START Exercise text
IN THE COURT OF APPEALS OF TENNESSEE
AT KNOXVILLE
October 26, 2015 Session
DORIS ANNETTE CHRISTENBERRY v. J.G. CHRISTENBERRY ET AL.
Appeal from the Circuit Court for Blount County
No. L-18822 David R. Duggan, Judge
No. E2015-00497-COA-R3-CV-FILED-JANUARY 14, 2016
This appeal involves parties who were married for thirty-six years prior to divorcing in
2004. The wife claims that she received a judgment against the husband pursuant to their
divorce entitling her to the sum of $24,000. The wife insists that because this judgment
was never paid by the husband, she filed a lien against real property that was awarded to
him in the divorce. Upon learning that the real property in question was scheduled to be
sold at auction, the wife filed the instant action, seeking to stop the auction and enforce
her lien. The trial court dismissed the wife‟s complaint and also dismissed and dissolved
the underlying lien. Wife timely appealed. Having determined that the trial court‟s
judgment of dismissal was erroneous, we reverse the judgment and remand for further
proceedings consistent with this opinion.
Tenn. R. App. P. 3 Appeal as of Right; Judgment of the Circuit Court
Reversed; Case Remanded
THOMAS R. FRIERSON, II, J., delivered the opinion of the court, in which D. MICHAEL
SWINEY, C.J., and JOHN W. MCCLARTY, J., joined.
Doris Annette Christenberry, Seymour, Tennessee, Pro Se.
John D. Lockridge and Michael J. Bock, Knoxville, Tennessee, for the appellee, J.G.
Christenberry.
OPINION
The plaintiff, Doris Annette Christenberry (“Wife”), and the defendant, J.G.
END Exercise text
START Records to process
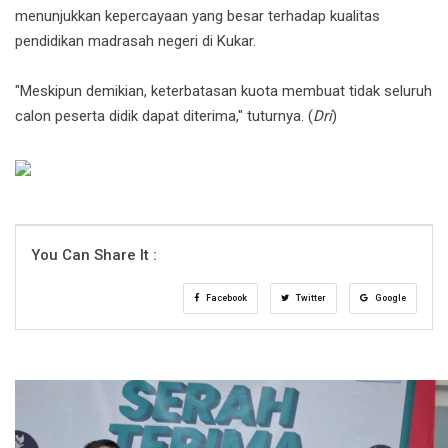
menunjukkan kepercayaan yang besar terhadap kualitas
pendidikan madrasah negeri di Kukar.
"Meskipun demikian, keterbatasan kuota membuat tidak seluruh
calon peserta didik dapat diterima," tuturnya. (
Dri
)
You Can Share It :
Facebook
Twitter
Google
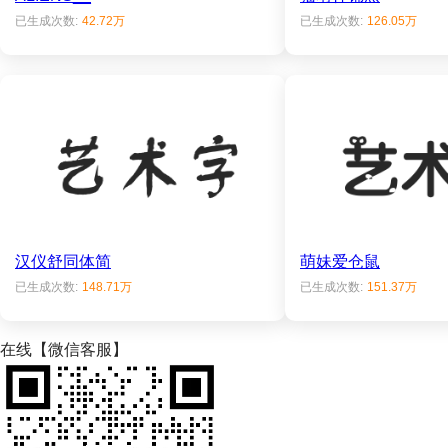
已生成次数:
42.72万
已生成次数:
126.05万
汉仪舒同体简
萌妹爱仓鼠
已生成次数:
148.71万
已生成次数:
151.37万
在线【微信客服】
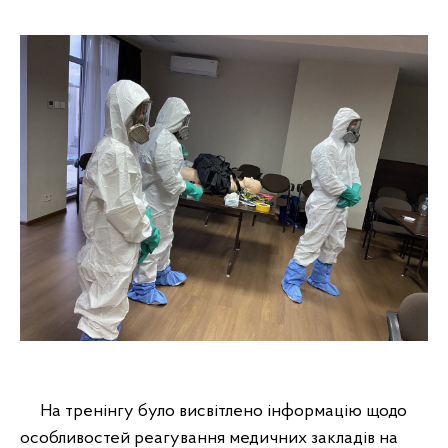
На тренінгу було висвітлено інформацію щодо
особливостей реагування медичних закладів на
END Records to process
• Problem 1
According to the court opinion, how many years were the parties married before their divorce?
• Problem 2
Rewrite the text of all the records with "Twitter" changed to "X" and nothing else altered. Leave out the pictures.

• Reply 1
Thirty-six years.

• Reply 2
menunjukkan kepercayaan yang besar terhadap kualitas
pendidikan madrasah negeri di Kukar.
"Meskipun demikian, keterbatasan kuota membuat tidak seluruh
calon peserta didik dapat diterima," tuturnya. (
Dri
)
You Can Share It :
Facebook
X
Google
已生成次数:
42.72万
已生成次数:
126.05万
汉仪舒同体简
萌妹爱仓鼠
已生成次数:
148.71万
已生成次数:
151.37万
在线【微信客服】
На тренінгу було висвітлено інформацію щодо
особливостей реагування медичних закладів на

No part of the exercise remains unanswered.